Description of the task = In the entries below, find the line containing "Спеціальний фонд: 32000000 -> 22000000" and the line containing "R&D expenditure (%), 2010: 1.54 -> 1.59". Copy those two lines and everything between them exactly, without the pictures.

Information shown =
= = =

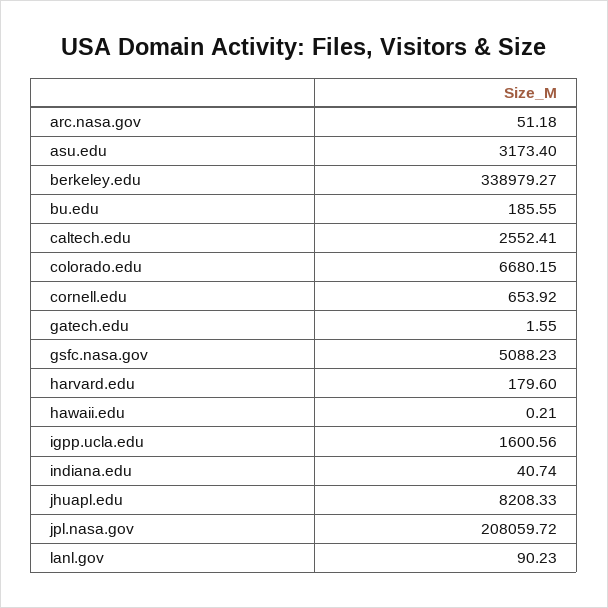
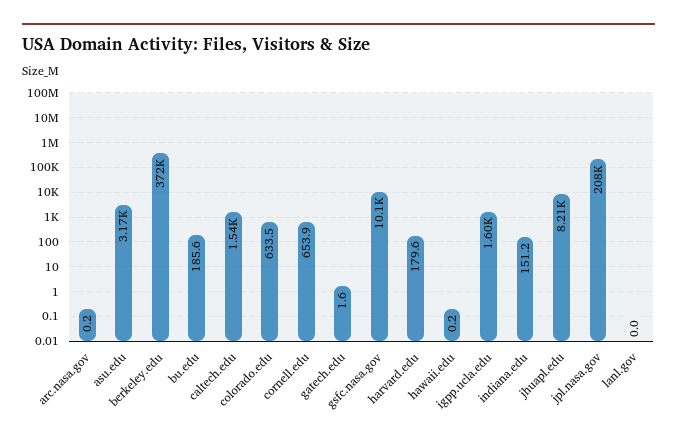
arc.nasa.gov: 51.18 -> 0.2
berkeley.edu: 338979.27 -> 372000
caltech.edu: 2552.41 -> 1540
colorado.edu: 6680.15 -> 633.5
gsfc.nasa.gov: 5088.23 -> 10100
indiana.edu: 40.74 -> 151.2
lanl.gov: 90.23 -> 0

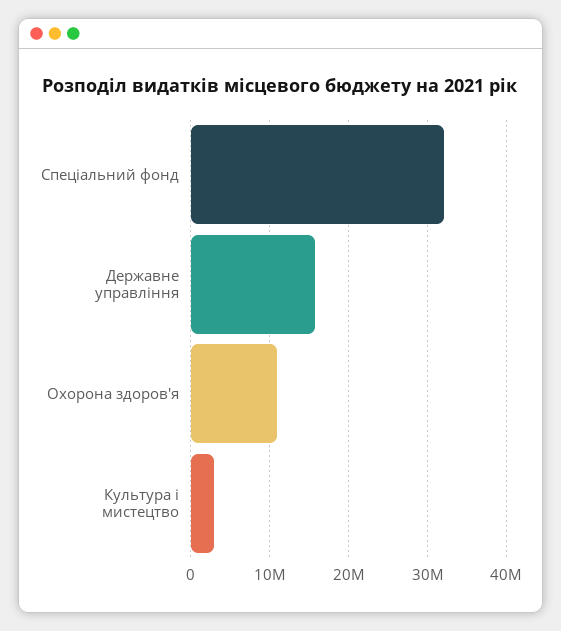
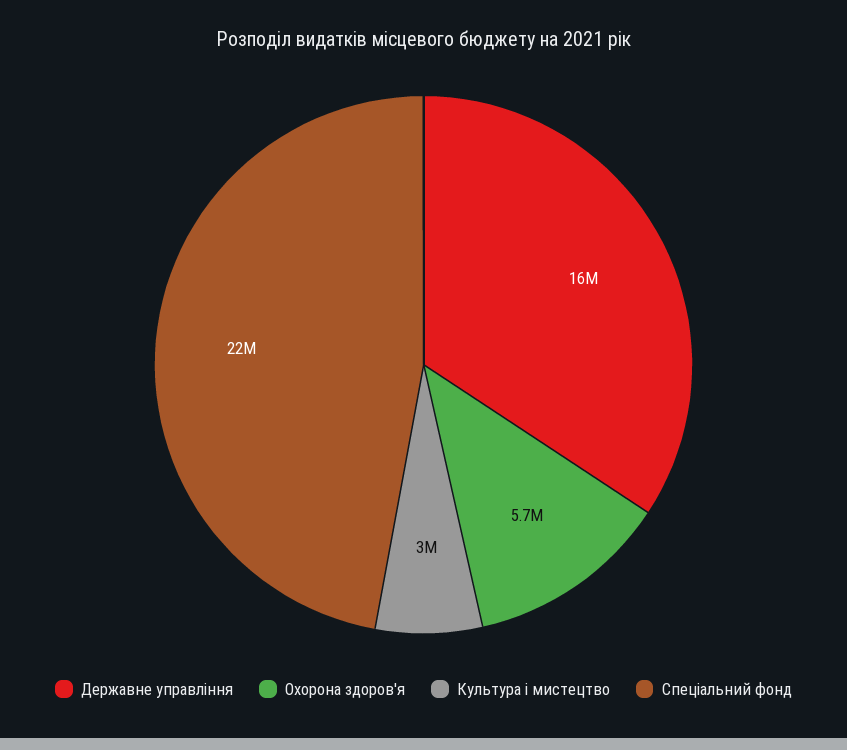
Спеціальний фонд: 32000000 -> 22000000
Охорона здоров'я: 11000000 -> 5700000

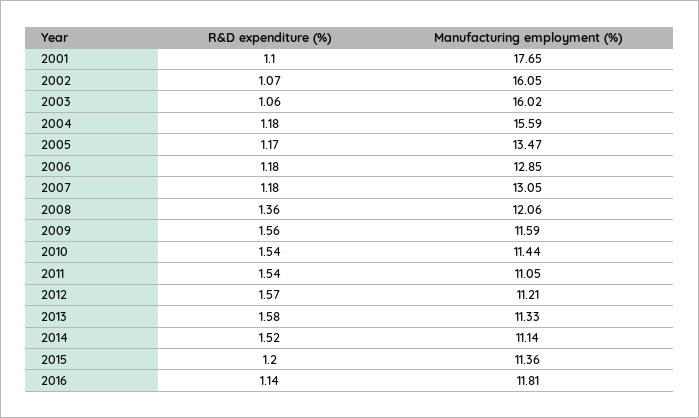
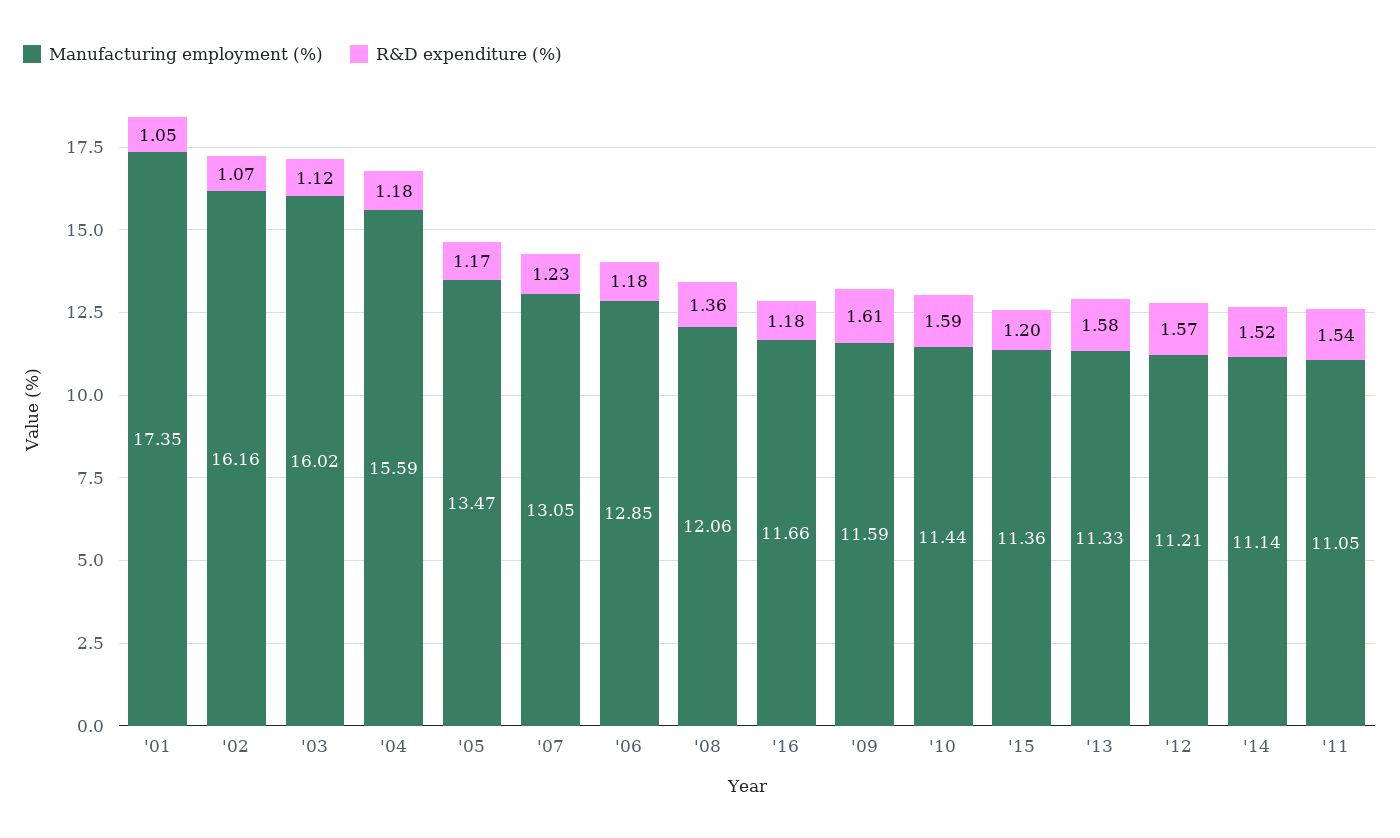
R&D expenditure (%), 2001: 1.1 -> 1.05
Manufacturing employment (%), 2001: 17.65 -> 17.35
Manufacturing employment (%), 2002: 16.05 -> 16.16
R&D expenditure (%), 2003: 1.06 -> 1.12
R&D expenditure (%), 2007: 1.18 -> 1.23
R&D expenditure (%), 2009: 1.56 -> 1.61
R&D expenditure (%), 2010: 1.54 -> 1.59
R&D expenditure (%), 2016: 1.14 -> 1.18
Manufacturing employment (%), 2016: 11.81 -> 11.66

= = =

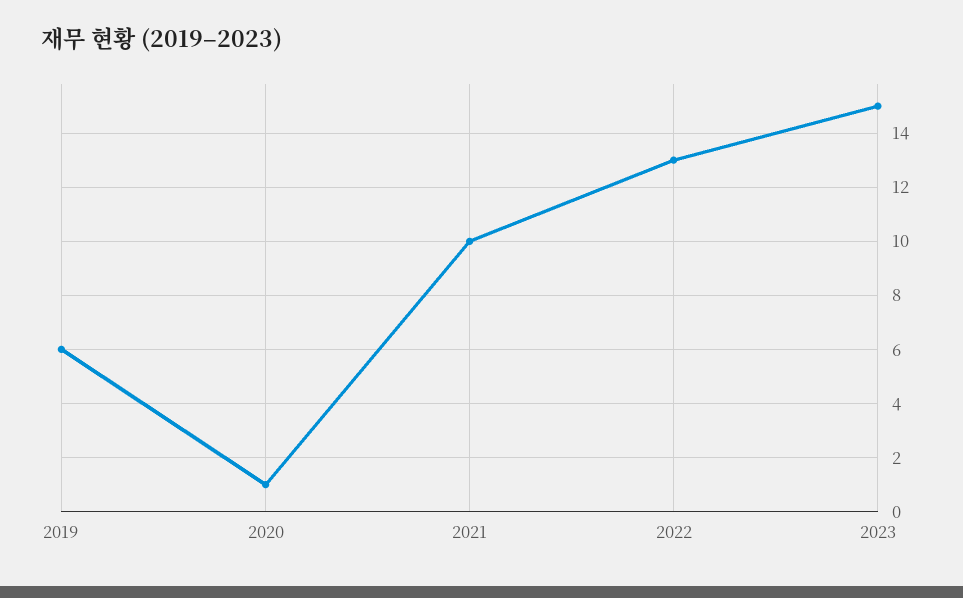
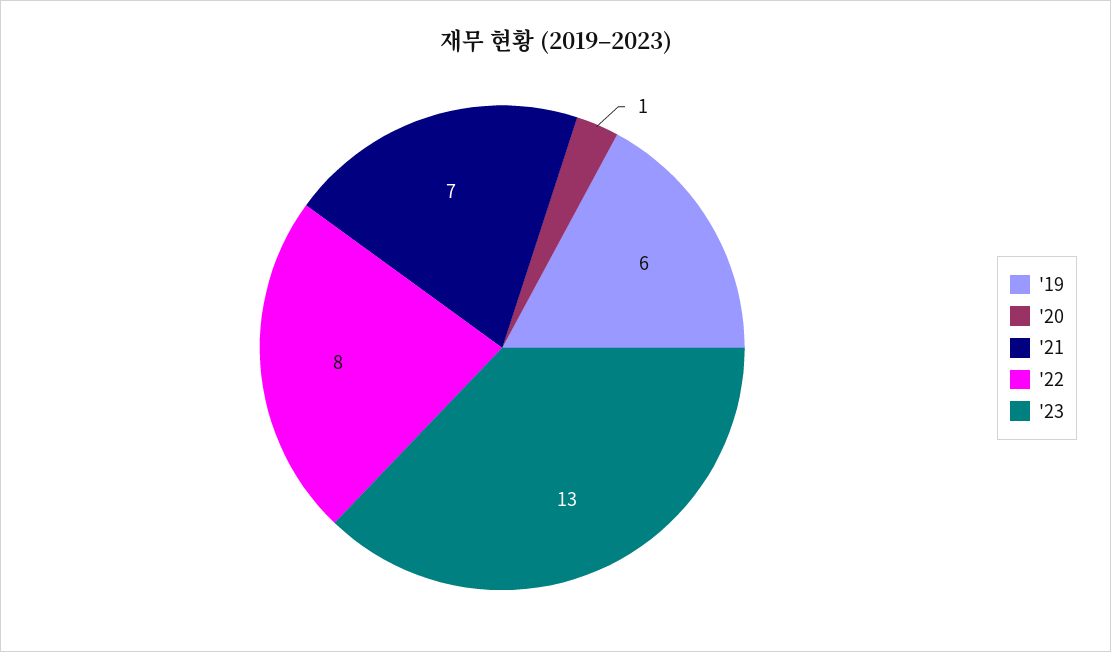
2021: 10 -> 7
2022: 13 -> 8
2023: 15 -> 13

= = =

Task result =
Спеціальний фонд: 32000000 -> 22000000
Охорона здоров'я: 11000000 -> 5700000

R&D expenditure (%), 2001: 1.1 -> 1.05
Manufacturing employment (%), 2001: 17.65 -> 17.35
Manufacturing employment (%), 2002: 16.05 -> 16.16
R&D expenditure (%), 2003: 1.06 -> 1.12
R&D expenditure (%), 2007: 1.18 -> 1.23
R&D expenditure (%), 2009: 1.56 -> 1.61
R&D expenditure (%), 2010: 1.54 -> 1.59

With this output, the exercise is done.